Amazon franchit un cap stratégique en Europe. Ce jeudi 15 janvier, Amazon Web Services lance officiellement son AWS European Sovereign Cloud, une infrastructure pensée pour répondre aux exigences les plus strictes en matière de souveraineté numérique. La première région ouvre en Allemagne, dans le Brandebourg, avec déjà des extensions prévues en Belgique, aux Pays-Bas et au Portugal via des « Local Zones ». L’investissement est à la hauteur de l’ambition : 7,8 milliards d’euros engagés outre-Rhin pour redessiner le paysage du cloud européen.
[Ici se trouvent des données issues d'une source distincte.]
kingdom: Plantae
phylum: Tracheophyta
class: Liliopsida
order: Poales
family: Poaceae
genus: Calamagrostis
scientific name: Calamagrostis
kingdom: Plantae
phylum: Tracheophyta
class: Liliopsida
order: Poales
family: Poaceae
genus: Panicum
La promesse est simple, presque radicale : ce cloud peut fonctionner en totale autonomie, même en cas de coupure complète avec le reste du réseau mondial d’AWS. Aucune dépendance technique ou opérationnelle hors de l’Union européenne. Les données, métadonnées, factures et comptes clients restent confinés sur le sol européen. L’exploitation est assurée par des équipes locales, sans lien fonctionnel avec les États-Unis, et une copie complète du code source est accessible aux responsables européens en cas d’urgence. Une concession rare de la part d’un hyperscaler américain, conçue pour répondre frontalement aux inquiétudes liées à l’extraterritorialité du droit américain. Cette offre vise clairement les secteurs les plus sensibles : administrations, défense, finance, santé, énergie ou télécoms. Pour ces acteurs, longtemps réticents à migrer vers le cloud public, AWS promet désormais « le meilleur des deux mondes » : la puissance industrielle d’un géant mondial, sans abandon du contrôle juridique et opérationnel. Reste que certains sceptiques continueront de douter de l’étanchéité réelle du dispositif face à une éventuelle pression judiciaire venue de Washington.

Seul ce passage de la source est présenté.